TASK STATEMENT:
Exactly as written, return all the data, leaving its pictures behind.

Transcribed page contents
======

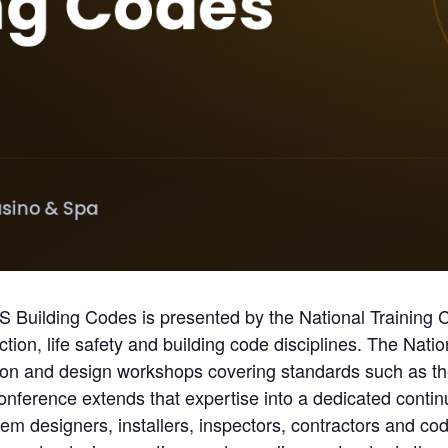
ilding Codes is presented by the National Training Ce
ection, life safety and building code disciplines. The Nati
tion and design workshops covering standards such as th
conference extends that expertise into a dedicated conti
tem designers, installers, inspectors, contractors and cod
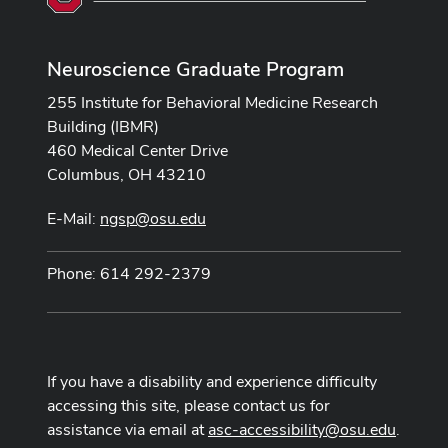
Neuroscience Graduate Program
255 Institute for Behavioral Medicine Research
Building (IBMR)
460 Medical Center Drive
Columbus, OH 43210
E-Mail:
ngsp@osu.edu
Phone: 614 292-2379
If you have a disability and experience difficulty
accessing this site, please contact us for
assistance via email at
asc-accessibility@osu.edu
.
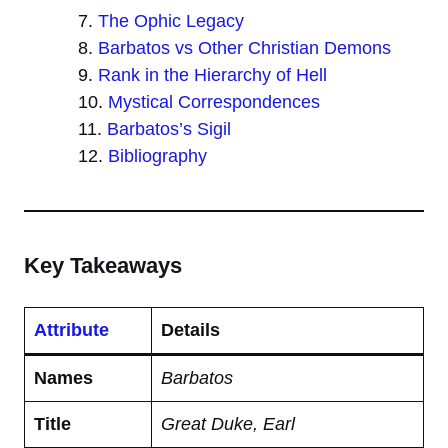
The Ophic Legacy
Barbatos vs Other Christian Demons
Rank in the Hierarchy of Hell
Mystical Correspondences
Barbatos’s Sigil
Bibliography
Key Takeaways
Attribute
Details
Names
Barbatos
Title
Great Duke, Earl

======

ANSWER BOX:
ilding Codes is presented by the National Training Ce
ection, life safety and building code disciplines. The Nati
tion and design workshops covering standards such as th
conference extends that expertise into a dedicated conti
tem designers, installers, inspectors, contractors and cod
Neuroscience Graduate Program
255 Institute for Behavioral Medicine Research
Building (IBMR)
460 Medical Center Drive
Columbus, OH 43210
E-Mail:
ngsp@osu.edu
Phone: 614 292-2379
If you have a disability and experience difficulty
accessing this site, please contact us for
assistance via email at
asc-accessibility@osu.edu
.
The Ophic Legacy
Barbatos vs Other Christian Demons
Rank in the Hierarchy of Hell
Mystical Correspondences
Barbatos’s Sigil
Bibliography
Key Takeaways
Attribute
Details
Names
Barbatos
Title
Great Duke, Earl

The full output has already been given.